Transarterial chemoembolization to reduce the size of a bile duct cancer in The liver: Doctors insert a catheter into the hepatic artery through the groin and inject a chemotherapeutic agent and plastic pellets or gelatine directly into the vicinity of the tumor. The chemotherapeutic agent attacks the tumor directly, the beads or gelatin seal the vessels supplying the tumor. Together, both should lead to a reduction in the size of the tumor.


The 5-year survival rate for both gallbladder cancer and bile duct cancer is 5%, which is very poor.
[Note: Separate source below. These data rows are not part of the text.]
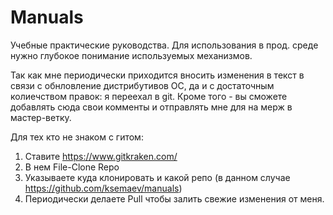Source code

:# Manuals
Учебные практические руководства. Для использования в прод. среде нужно глубокое понимание используемых механизмов.

Так как мне периодически приходится вносить изменения в текст в связи с обнловление дистрибутивов ОС, да и с достаточным колиечством правок: я переехал в git.
Кроме того - вы сможете добавлять сюда свои комменты и отправлять мне для на мерж в мастер-ветку.


Для тех кто не знаком с гитом:
1) Ставите https://www.gitkraken.com/
2) В нем File-Clone Repo
3) Указываете куда клонировать и какой репо (в данном случае https://github.com/ksemaev/manuals)
4) Периодически делаете Pull чтобы залить свежие изменения от меня.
Patients receiving palliative care live an average of 6 months.

Further information

  • www.krebshilfe.de - Very informative website of the Deutsche Krebshilfe e. V., Bonn (Ed.): Under the heading "Inform" you will find brochures and information material, including the blue guide No. 15 on cancer of the liver and biliary tract, which you can order or download here free of charge.


Dr. med. Arne Schäffler, Dr. Bernadette Andre-Wallis in: Health Today, edited by Dr. med. Arne Schäffler. Trias, Stuttgart, 3rd edition (2014). Revision and update: Dr. med. Sonja Kempinski | last changed on at 10:12

Important note: This article has been written according to scientific standards and has been checked by medical professionals. The information communicated in this article can in no way replace professional advice in your pharmacy. The content cannot and must not be used to make independent diagnoses or to start therapy.